Years ago, said Jayne, farmers had smaller fields and rotated their crops, leaving some fields fallow for two or three years at a stretch to regenerate. These small, fallow fields were prime quail nesting and roosting cover, full of bugs and seeds to eat, with weeds tall enough to hide from predators, but sparse enough to get around in.

Today, said Jayne, no one can afford to leave a field fallow. Many farmers even double-crop their fields, planting corn or soybeans in summer and wheat in winter to make ends meet.

Meantime, use of pesticides and herbicides has more than doubled, drastically reducing the number of seeds and bugs, and financial pressures have forced farmers to plow under their hedgerows and push into the woods edges, places where quail historically sheltered.

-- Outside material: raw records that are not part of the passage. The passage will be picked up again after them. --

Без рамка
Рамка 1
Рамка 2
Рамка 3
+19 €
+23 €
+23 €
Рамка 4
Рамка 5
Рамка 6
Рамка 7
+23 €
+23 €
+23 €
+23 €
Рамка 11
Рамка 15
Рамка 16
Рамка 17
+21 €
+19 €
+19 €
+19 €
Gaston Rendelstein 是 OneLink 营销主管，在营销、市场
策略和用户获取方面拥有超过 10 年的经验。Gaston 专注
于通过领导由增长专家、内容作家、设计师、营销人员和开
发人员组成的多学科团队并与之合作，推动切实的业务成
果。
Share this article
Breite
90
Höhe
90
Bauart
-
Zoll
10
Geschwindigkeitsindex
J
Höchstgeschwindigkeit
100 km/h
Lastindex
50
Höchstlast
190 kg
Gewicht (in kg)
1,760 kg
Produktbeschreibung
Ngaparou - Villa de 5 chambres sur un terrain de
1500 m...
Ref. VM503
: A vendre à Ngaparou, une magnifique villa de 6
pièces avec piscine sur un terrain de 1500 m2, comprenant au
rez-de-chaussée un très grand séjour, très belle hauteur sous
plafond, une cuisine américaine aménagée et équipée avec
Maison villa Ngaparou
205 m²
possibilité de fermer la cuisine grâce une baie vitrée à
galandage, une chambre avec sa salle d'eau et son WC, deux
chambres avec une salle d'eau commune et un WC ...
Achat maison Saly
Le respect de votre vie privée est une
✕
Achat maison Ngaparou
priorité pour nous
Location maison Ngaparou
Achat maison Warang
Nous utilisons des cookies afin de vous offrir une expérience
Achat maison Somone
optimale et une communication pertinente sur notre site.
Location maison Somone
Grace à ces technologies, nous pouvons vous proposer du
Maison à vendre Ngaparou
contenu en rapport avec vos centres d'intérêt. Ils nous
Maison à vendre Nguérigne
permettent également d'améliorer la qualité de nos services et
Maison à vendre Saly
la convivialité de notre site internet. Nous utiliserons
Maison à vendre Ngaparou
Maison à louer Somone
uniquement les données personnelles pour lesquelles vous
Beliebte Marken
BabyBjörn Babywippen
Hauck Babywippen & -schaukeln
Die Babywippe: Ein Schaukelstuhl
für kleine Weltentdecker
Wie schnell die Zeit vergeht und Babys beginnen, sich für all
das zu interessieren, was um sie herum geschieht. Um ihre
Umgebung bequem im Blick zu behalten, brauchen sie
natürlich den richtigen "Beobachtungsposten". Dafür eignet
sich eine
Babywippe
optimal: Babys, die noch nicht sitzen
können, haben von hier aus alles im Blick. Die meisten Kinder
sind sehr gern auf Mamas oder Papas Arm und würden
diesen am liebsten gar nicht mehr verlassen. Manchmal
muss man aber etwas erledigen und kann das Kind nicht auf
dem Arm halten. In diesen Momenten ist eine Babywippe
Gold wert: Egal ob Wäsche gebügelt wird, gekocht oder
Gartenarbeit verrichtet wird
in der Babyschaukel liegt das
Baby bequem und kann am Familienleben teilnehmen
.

The resulting huge, unbroken fields show barely a sign of life other than the desired crop. Walk across a 300-acre harvested Eastern Shore corn or soybean field in winter and you'll see no sign of a bug, a worm, a bird, a rodent or a weed -- just a flat expanse of grey, sticky mud waiting for the next application of wonder chemicals.

Is there hope? Not much.

Jayne and Fies are having some success encouraging farmers to plant marginal and "set-aside" land -- land the government pays to keep out of production for conservation reasons -- in cover conducive to quail and other small wildlife.

Likewise, Quail Unlimited chapters offer free seed and advice to farmers willing to plant patches for birds.

But since the best quail cover is and always has been on private farmland, success depends on the voluntary interest and willingness of farmers to participate. And these days, they have a lot else on their minds.

Meantime, the quail-spin continues. "It's a quiet crisis," said Jayne. "People are a lot more vocal about some other species. They're relatively quiet about quail. I guess a lot of hunters just drift off to something else, like deer hunting. There are a lot of deer out there now."